There was no binding UK authority on these questions, but counsel found a case from the Canadian supreme court and another from the supreme court of New South Wales. Both involved hyperlinks to allegedly defamatory material.

Theis said she found the majority decision in the Canadian case more compelling. In her view, making reference to the existence of something by hyperlink, without more, was ‘not publication of that content’.

The majority in the Canadian case said that a hyperlink communicated that something existed but that ‘a further act is required before access is gained to it.’ One of the minority in the judgment said that excluding hyperlinks from the scope of the publication rule was ‘an inadequate solution to the novel issues raised by the Internet’.

In the opinion of Theis, publication of the judgment citation with a hyperlink did not equate ‘with publishing the full judgment in connection with any identifying information relating to the children.’

Contempt

‘It comes very close, but in the circumstances where this court is dealing with proceedings involving contempt, the position needs to be unambiguous.’

Theis then suggested that in future, when judges considered orders such as those that had been made in this case, it would be sensible for the court to consider ‘whether there should be an express prohibition of publication of hyperlinks’.

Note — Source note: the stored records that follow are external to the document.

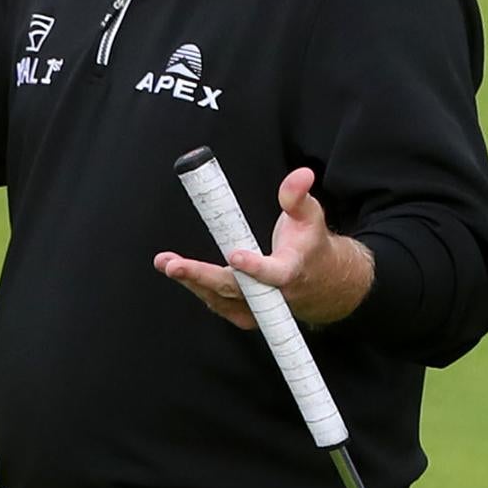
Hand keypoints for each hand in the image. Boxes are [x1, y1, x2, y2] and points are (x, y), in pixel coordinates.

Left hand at [154, 167, 374, 328]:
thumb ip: (298, 196)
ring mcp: (258, 309)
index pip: (273, 273)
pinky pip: (218, 302)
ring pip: (221, 298)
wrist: (322, 284)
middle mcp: (273, 295)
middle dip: (202, 277)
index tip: (234, 256)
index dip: (255, 267)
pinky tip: (179, 271)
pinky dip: (198, 287)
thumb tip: (301, 174)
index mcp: (291, 271)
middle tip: (174, 265)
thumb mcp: (311, 217)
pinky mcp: (246, 313)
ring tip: (165, 262)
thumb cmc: (311, 246)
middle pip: (235, 288)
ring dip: (191, 281)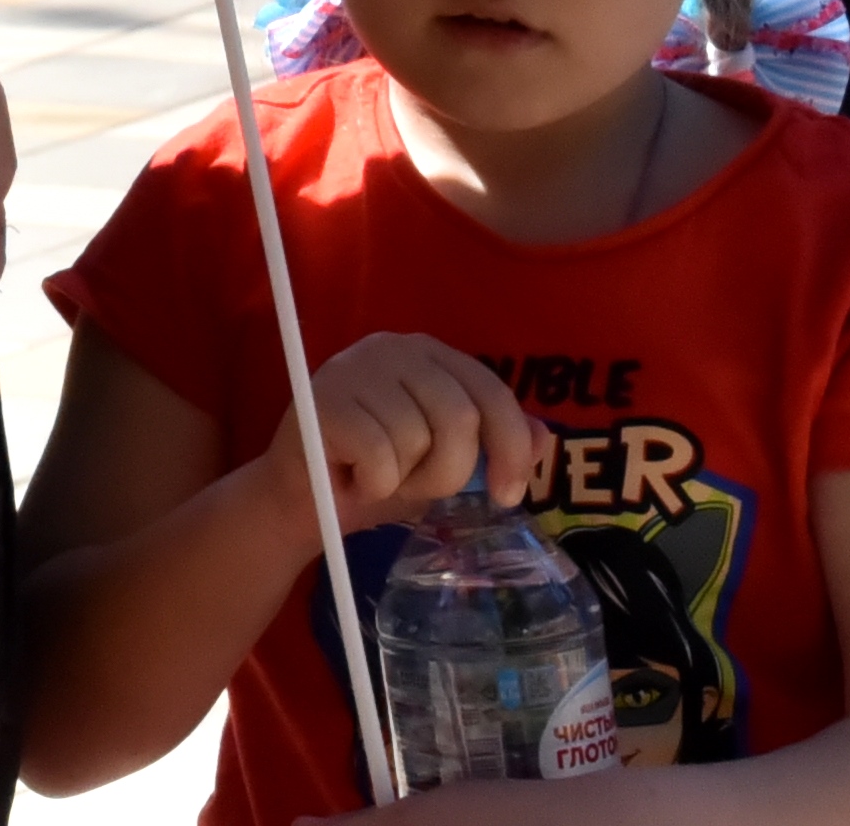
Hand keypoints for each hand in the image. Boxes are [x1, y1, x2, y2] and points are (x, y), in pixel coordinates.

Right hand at [296, 327, 550, 529]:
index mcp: (431, 356)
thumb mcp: (446, 462)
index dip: (511, 447)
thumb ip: (491, 443)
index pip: (492, 392)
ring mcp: (355, 368)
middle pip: (459, 416)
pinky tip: (355, 477)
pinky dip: (376, 483)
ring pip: (417, 437)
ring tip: (380, 477)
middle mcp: (394, 348)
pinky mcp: (323, 398)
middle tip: (420, 488)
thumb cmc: (380, 475)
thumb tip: (544, 435)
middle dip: (450, 471)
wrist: (305, 501)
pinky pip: (379, 454)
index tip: (508, 495)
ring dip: (406, 479)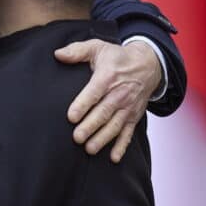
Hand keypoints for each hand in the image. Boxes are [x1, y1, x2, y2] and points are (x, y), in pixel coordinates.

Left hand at [55, 39, 161, 162]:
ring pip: (114, 126)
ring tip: (90, 149)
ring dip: (103, 139)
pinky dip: (122, 146)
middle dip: (91, 126)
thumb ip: (77, 51)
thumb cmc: (118, 57)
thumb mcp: (98, 47)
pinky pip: (128, 133)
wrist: (148, 64)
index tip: (71, 117)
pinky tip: (113, 158)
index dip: (83, 104)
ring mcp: (128, 107)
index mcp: (108, 77)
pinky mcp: (133, 116)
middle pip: (104, 112)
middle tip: (77, 138)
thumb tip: (58, 54)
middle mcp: (119, 94)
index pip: (94, 92)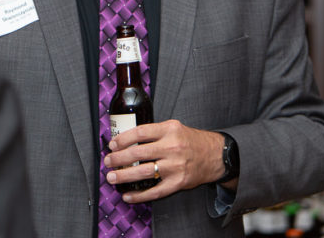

A hyperlink, she found, was ‘a reference to the existence and/or location of the content, rather than publication of that content.’

Benefit

‘To get to the content a further step needs to be taken, namely, to click on the link. It is arguable that without clicking on the link there is no publication of it.’ Given that there were competing arguments in this as yet undecided area of the law, however, Root ‘should be given the benefit of that uncertainty’.

But there were other postings on Root’s Facebook page that were clear breaches of the court orders, including photographs and names of the children, and the court sentenced her to an effective nine months in prison for contempt.

Printed in red

Having reached the end of the judgment I went back to the top again, to the reporting restrictions order, printed in red, that heads a decision on family or other matters where the court believes it in the interests of justice or the parties that anonymity should be ensured. The restriction order in the Root’s case, however, was slightly different from the usual form.

Heeding her own advice in the judgment that followed, the judge had added that neither the judgment nor ‘hyperlinks or citations to the judgment’, could be published in a way that named the children or identified them.